── Dataset entries

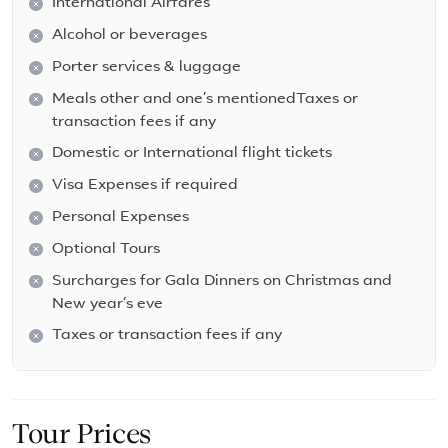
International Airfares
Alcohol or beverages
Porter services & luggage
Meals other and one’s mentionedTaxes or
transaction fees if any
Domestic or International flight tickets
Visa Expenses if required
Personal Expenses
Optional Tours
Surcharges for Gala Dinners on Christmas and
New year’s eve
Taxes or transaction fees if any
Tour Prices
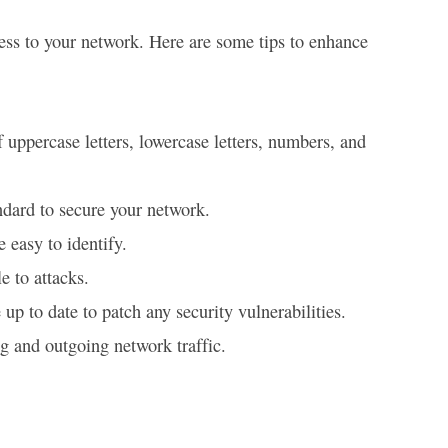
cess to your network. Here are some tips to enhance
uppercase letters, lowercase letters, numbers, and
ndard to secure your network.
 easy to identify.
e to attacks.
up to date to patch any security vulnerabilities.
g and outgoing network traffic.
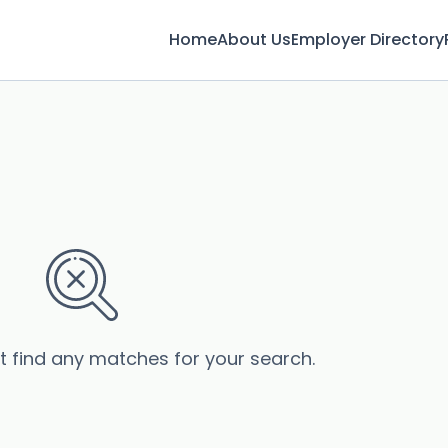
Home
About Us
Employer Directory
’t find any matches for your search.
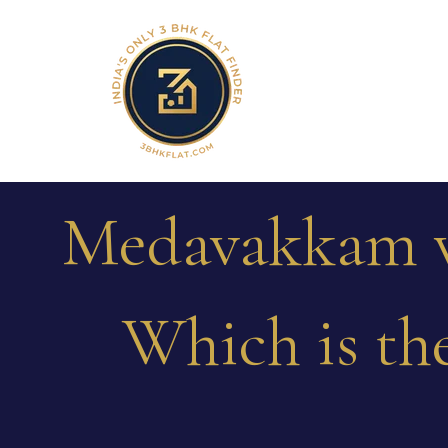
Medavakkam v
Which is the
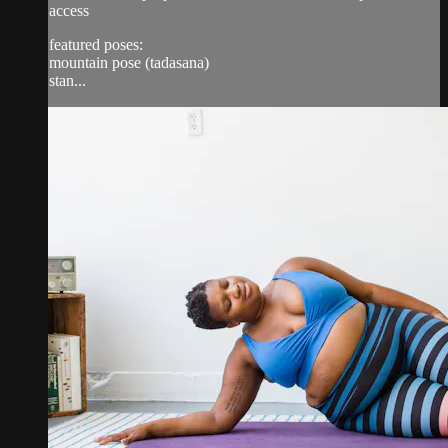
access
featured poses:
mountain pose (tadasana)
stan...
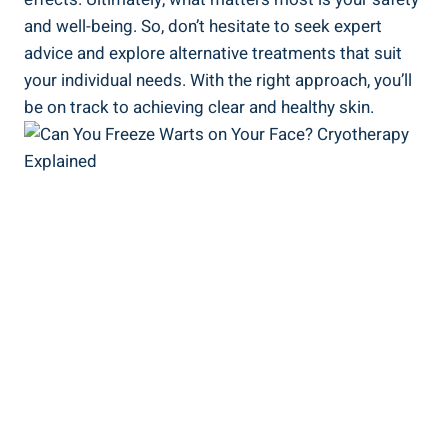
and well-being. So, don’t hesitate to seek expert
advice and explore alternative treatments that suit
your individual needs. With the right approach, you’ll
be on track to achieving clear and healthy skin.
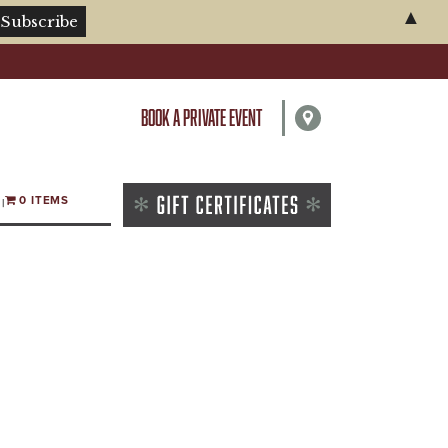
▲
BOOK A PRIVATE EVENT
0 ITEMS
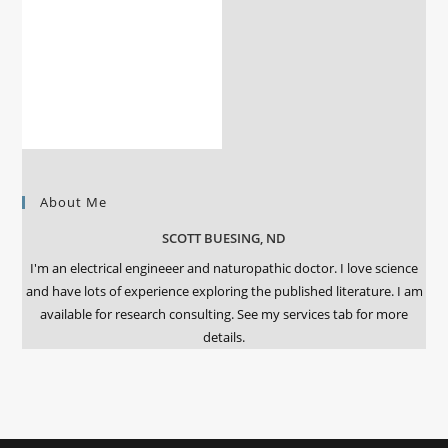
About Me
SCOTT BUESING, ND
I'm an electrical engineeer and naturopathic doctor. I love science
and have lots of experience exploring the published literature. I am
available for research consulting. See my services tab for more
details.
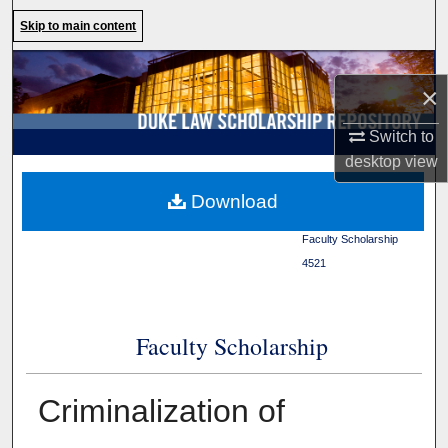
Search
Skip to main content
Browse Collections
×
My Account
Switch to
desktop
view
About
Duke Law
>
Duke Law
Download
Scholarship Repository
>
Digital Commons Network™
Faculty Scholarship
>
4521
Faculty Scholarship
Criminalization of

────
── Dataset entries

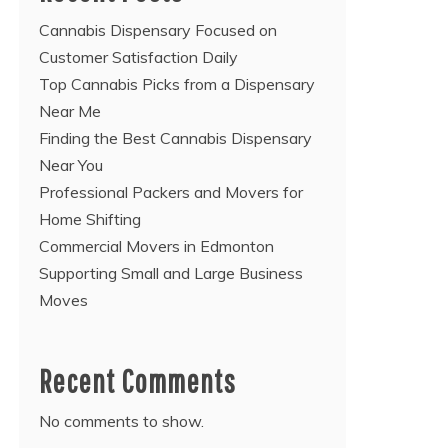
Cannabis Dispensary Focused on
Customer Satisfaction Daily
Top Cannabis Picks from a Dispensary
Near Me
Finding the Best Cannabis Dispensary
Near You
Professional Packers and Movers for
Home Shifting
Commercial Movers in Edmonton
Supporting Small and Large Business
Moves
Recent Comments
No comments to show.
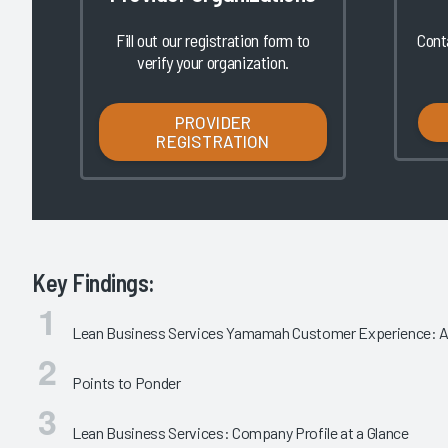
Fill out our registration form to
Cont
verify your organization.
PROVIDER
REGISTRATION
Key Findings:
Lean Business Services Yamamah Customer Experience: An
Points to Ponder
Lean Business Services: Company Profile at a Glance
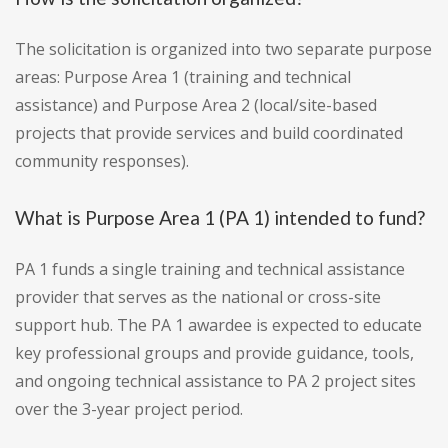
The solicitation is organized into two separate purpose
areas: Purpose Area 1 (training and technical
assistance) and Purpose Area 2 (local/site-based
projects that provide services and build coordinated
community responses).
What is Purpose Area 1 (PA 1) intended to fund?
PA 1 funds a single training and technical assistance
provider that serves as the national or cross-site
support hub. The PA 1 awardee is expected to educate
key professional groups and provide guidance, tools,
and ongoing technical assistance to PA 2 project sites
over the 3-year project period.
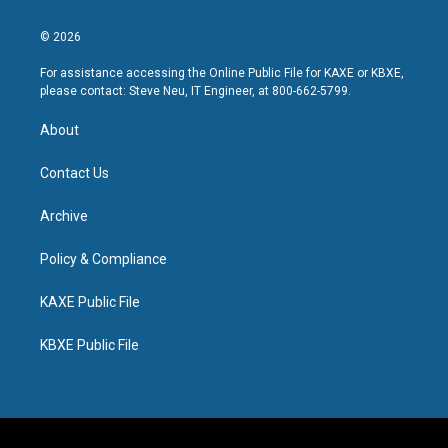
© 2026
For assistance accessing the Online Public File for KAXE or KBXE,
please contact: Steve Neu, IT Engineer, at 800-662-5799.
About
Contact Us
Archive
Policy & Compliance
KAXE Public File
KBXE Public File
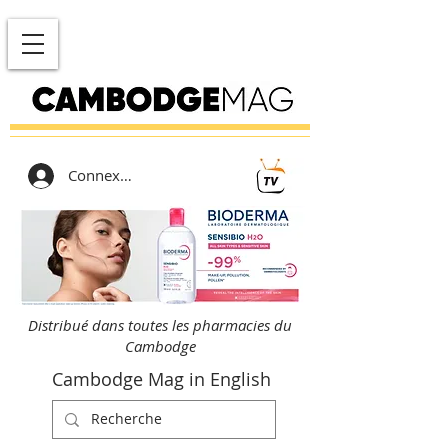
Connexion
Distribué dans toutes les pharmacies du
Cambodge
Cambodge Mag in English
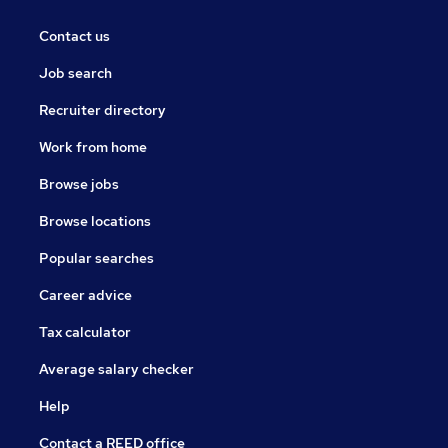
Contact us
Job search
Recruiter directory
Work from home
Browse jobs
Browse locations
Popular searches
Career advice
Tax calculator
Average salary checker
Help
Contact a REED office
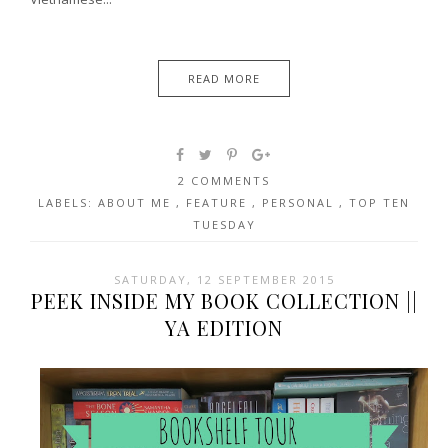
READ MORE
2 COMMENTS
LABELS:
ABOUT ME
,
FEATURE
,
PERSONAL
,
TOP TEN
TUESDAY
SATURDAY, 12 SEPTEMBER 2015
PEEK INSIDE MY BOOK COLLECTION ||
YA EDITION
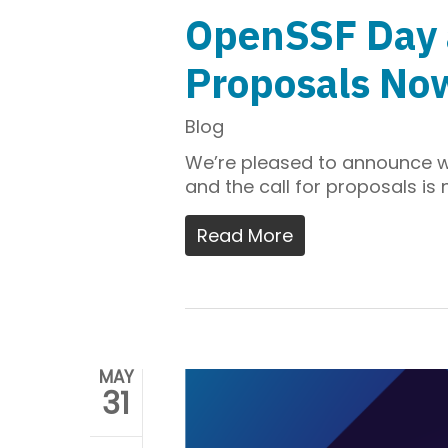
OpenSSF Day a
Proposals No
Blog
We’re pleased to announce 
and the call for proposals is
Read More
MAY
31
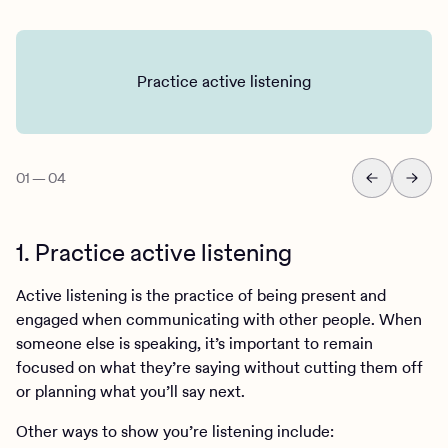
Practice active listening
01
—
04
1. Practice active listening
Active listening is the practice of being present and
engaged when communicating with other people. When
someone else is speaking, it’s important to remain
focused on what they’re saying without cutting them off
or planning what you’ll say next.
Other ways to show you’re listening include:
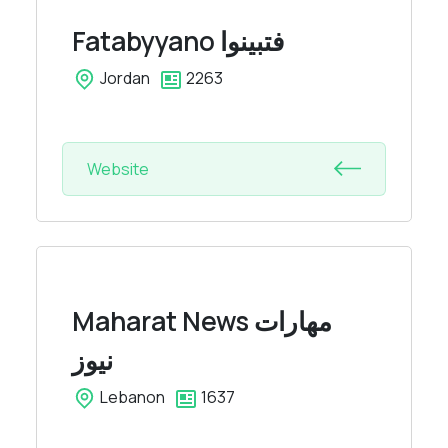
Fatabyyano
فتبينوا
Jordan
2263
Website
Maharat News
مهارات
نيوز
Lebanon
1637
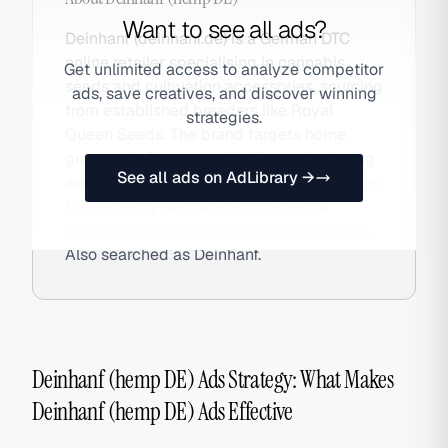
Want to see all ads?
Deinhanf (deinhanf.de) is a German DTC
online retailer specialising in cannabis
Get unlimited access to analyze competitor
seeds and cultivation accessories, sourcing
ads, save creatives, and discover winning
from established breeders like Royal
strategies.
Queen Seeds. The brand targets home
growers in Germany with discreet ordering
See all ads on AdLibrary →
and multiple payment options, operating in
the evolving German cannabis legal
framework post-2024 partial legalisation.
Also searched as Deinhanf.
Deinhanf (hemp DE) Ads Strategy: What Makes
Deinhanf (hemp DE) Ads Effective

────

__Task to carry out__.
Scan the entries above and copy each line where "that" occurs.

__Result for this task__.
advice and explore alternative treatments that suit
projects that provide services and build coordinated
provider that serves as the national or cross-site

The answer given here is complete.